§ What is expected
Starting at the row line that contains "scientific name: Podilymbus podiceps" and ending after the one that contains "order: Columbiformes", reproduce those lines, changing "common name" to "vernacular name" and leaving everything else unchanged.
─── The data
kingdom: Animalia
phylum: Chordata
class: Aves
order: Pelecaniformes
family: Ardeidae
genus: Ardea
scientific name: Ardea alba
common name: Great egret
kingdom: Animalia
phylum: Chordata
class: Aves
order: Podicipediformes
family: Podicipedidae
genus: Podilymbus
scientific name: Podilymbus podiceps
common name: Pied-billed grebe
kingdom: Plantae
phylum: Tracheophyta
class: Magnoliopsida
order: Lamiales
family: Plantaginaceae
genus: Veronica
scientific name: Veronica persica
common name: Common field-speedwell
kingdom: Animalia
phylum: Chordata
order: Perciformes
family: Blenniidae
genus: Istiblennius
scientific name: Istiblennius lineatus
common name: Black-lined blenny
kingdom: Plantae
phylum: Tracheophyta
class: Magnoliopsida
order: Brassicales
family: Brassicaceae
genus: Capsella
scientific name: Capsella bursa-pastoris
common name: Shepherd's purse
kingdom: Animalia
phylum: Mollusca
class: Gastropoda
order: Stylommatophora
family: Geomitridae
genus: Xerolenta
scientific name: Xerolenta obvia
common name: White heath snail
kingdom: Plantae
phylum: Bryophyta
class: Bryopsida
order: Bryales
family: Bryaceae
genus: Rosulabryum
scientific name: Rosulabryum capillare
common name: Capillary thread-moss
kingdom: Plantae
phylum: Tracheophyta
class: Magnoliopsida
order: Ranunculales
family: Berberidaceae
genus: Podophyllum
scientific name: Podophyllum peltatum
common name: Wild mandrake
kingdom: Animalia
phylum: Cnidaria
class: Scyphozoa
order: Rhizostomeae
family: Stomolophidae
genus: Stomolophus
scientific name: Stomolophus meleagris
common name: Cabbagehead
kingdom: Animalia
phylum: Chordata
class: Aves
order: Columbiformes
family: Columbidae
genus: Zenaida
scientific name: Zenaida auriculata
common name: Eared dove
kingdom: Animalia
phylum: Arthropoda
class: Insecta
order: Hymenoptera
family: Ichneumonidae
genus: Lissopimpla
──────
§ Response
scientific name: Podilymbus podiceps
vernacular name: Pied-billed grebe
kingdom: Plantae
phylum: Tracheophyta
class: Magnoliopsida
order: Lamiales
family: Plantaginaceae
genus: Veronica
scientific name: Veronica persica
vernacular name: Common field-speedwell
kingdom: Animalia
phylum: Chordata
order: Perciformes
family: Blenniidae
genus: Istiblennius
scientific name: Istiblennius lineatus
vernacular name: Black-lined blenny
kingdom: Plantae
phylum: Tracheophyta
class: Magnoliopsida
order: Brassicales
family: Brassicaceae
genus: Capsella
scientific name: Capsella bursa-pastoris
vernacular name: Shepherd's purse
kingdom: Animalia
phylum: Mollusca
class: Gastropoda
order: Stylommatophora
family: Geomitridae
genus: Xerolenta
scientific name: Xerolenta obvia
vernacular name: White heath snail
kingdom: Plantae
phylum: Bryophyta
class: Bryopsida
order: Bryales
family: Bryaceae
genus: Rosulabryum
scientific name: Rosulabryum capillare
vernacular name: Capillary thread-moss
kingdom: Plantae
phylum: Tracheophyta
class: Magnoliopsida
order: Ranunculales
family: Berberidaceae
genus: Podophyllum
scientific name: Podophyllum peltatum
vernacular name: Wild mandrake
kingdom: Animalia
phylum: Cnidaria
class: Scyphozoa
order: Rhizostomeae
family: Stomolophidae
genus: Stomolophus
scientific name: Stomolophus meleagris
vernacular name: Cabbagehead
kingdom: Animalia
phylum: Chordata
class: Aves
order: Columbiformes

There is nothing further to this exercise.